Yes. First locate where x would be inserted with binary search. Then place one pointer on the element immediately left of that position and one pointer on the element at or to the right. Repeatedly choose the closer side until k values are covered, preferring the left side on ties.
That method takes O(log n + k) time and can be useful when the interviewer wants the answer built from the target outward. The tradeoff is more boundary handling: either pointer may run off the array before the other does. The fixed-window binary search keeps the result contiguous throughout and returns a simple slice.
What if the interviewer asks for the closest values to many targets?
The sorted array can be reused as-is. For each target, the same binary search over start indices finds the best length-k window without rebuilding any data structure.
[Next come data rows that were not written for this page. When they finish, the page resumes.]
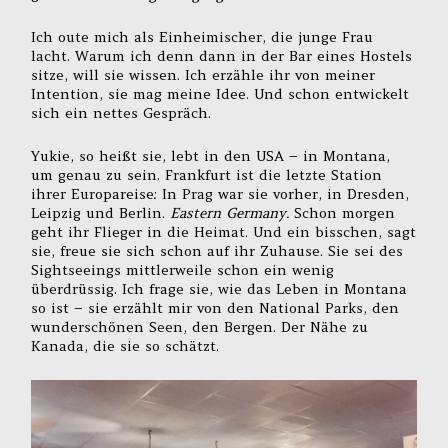
Ich oute mich als Einheimischer, die junge Frau
lacht. Warum ich denn dann in der Bar eines Hostels
sitze, will sie wissen. Ich erzähle ihr von meiner
Intention, sie mag meine Idee. Und schon entwickelt
sich ein nettes Gespräch.
Yukie, so heißt sie, lebt in den USA – in Montana,
um genau zu sein. Frankfurt ist die letzte Station
ihrer Europareise: In Prag war sie vorher, in Dresden,
Leipzig und Berlin.
Eastern Germany.
Schon morgen
geht ihr Flieger in die Heimat. Und ein bisschen, sagt
sie, freue sie sich schon auf ihr Zuhause. Sie sei des
Sightseeings mittlerweile schon ein wenig
überdrüssig. Ich frage sie, wie das Leben in Montana
so ist – sie erzählt mir von den National Parks, den
wunderschönen Seen, den Bergen. Der Nähe zu
Kanada, die sie so schätzt.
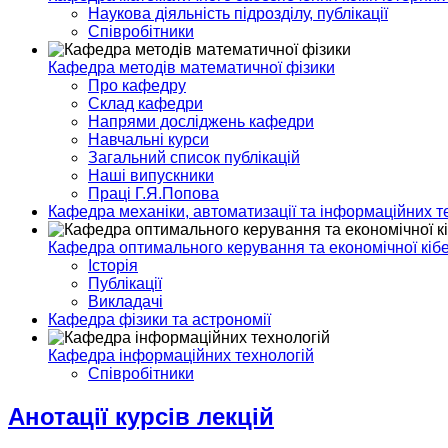
Наукова діяльність підрозділу, публікації
Співробітники
Кафедра методів математичної фізики
Про кафедру
Склад кафедри
Напрями досліджень кафедри
Навчальні курси
Загальний список публікацій
Наші випускники
Праці Г.Я.Попова
Кафедра механіки, автоматизації та інформаційних т
Кафедра оптимального керування та економічної кіб
Історія
Публікації
Викладачі
Кафедра фізики та астрономії
Кафедра інформаційних технологій
Спiвробiтники
Анотації курсів лекцій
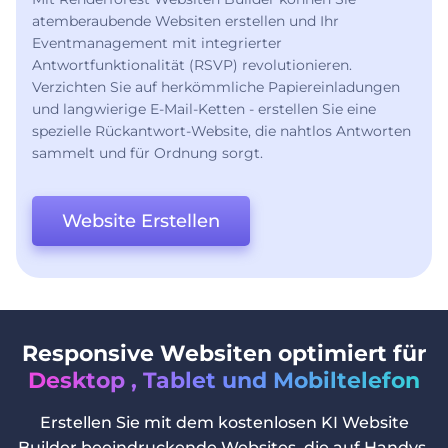
atemberaubende Websiten erstellen und Ihr
Eventmanagement mit integrierter
Antwortfunktionalität (RSVP) revolutionieren.
Verzichten Sie auf herkömmliche Papiereinladungen
und langwierige E-Mail-Ketten - erstellen Sie eine
spezielle Rückantwort-Website, die nahtlos Antworten
sammelt und für Ordnung sorgt.
Website Erstellen
Responsive Websiten optimiert für
Desktop , Tablet und Mobiltelefon
Erstellen Sie mit dem kostenlosen KI Website
Builder beeindruckende Websites, die auf Handys,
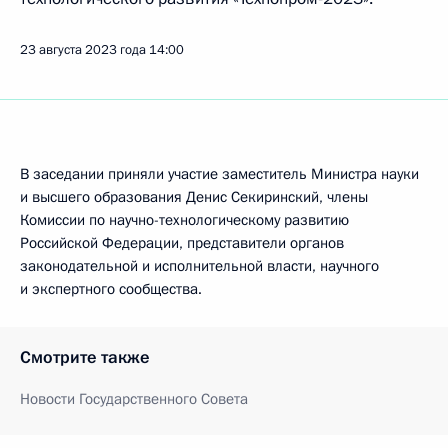
23 августа 2023 года
14:00
В заседании приняли участие заместитель Министра науки
и высшего образования Денис Секиринский, члены
Комиссии по научно-технологическому развитию
Российской Федерации, представители органов
законодательной и исполнительной власти, научного
и экспертного сообщества.
Смотрите также
Новости Государственного Совета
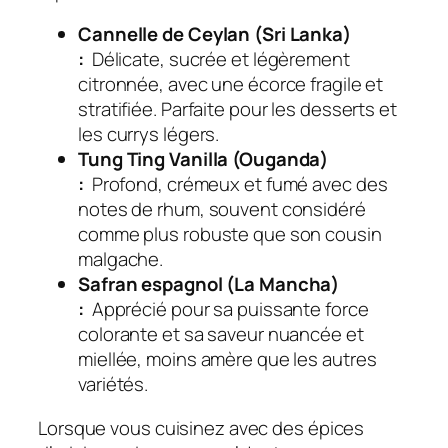
Cannelle de Ceylan (Sri Lanka)
:
Délicate, sucrée et légèrement
citronnée, avec une écorce fragile et
stratifiée. Parfaite pour les desserts et
les currys légers.
Tung Ting Vanilla (Ouganda)
:
Profond, crémeux et fumé avec des
notes de rhum, souvent considéré
comme plus robuste que son cousin
malgache.
Safran espagnol (La Mancha)
:
Apprécié pour sa puissante force
colorante et sa saveur nuancée et
miellée, moins amère que les autres
variétés.
Lorsque vous cuisinez avec des épices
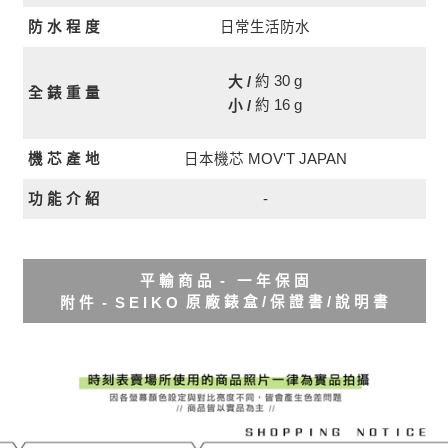
日常生活防水
防 水 程 度
約 30 g
大 /
全 錶 重 量
約 16 g
小 /
日本機芯 MOV'T JAPAN
機 芯 產 地
功 能 介 紹
-
平 輸 商 品 - 一 年 保 固
原 廠 錶 盒 / 保 證 書 / 說 明 書
附 件 - S E I K O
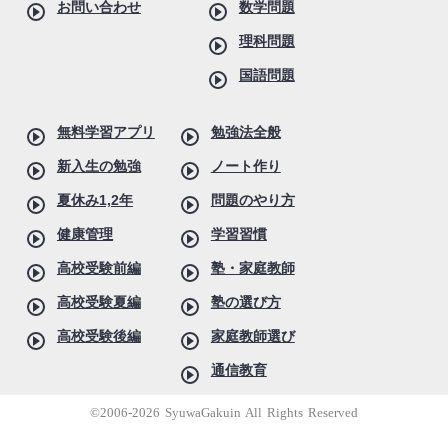
お問い合わせ
数学問題
理科問題
国語問題
無料学習アプリ
勉強法全般
新入生の勉強
ノート作り
夏休み1,2年
問題のやり方
健康管理
学習習慣
高校受験前編
塾・家庭教師
高校受験夏編
塾の選び方
高校受験後編
家庭教師選び
通信教育
©2006-2026 SyuwaGakuin All Rights Reserved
Each query costs O(log(n - k) + k) because the output itself still contains k values.
If k is small and query volume is high, that bound is already close to optimal for returning materialized lists. If the API can return window boundaries or iterators instead of copying the values each time, the search part stays logarithmic and the copy cost can be deferred.
What if ties should prefer larger values instead?
The binary-search comparison changes at the equality case. In this problem, equal distances preserve the left-side candidate because it is smaller. If larger values should win, equal distances should move the window right instead.
That means the branch should advance left_start when the left and right distances are equal. The asymptotic complexity does not change, but the equality rule must be stated clearly because it determines which of two equally close windows is valid.
Why not use a heap for the sorted version too?
A heap works, but it ignores the strongest structure in the input. For a sorted array, the best k values are contiguous and the search space is just the possible window starts. Binary search can find that window before the answer is copied.
The heap version usually costs O(n log k) time and O(k) working space. The window search avoids scanning all n values when k is much smaller than n, and it naturally returns the answer in sorted order.
Practical takeaway
Find K Closest Elements becomes simpler once the answer is viewed as a window. Sorted input turns “choose the best k values” into “find the one best window start,” and the tie rule tells the binary search which side to keep when both windows are equally close.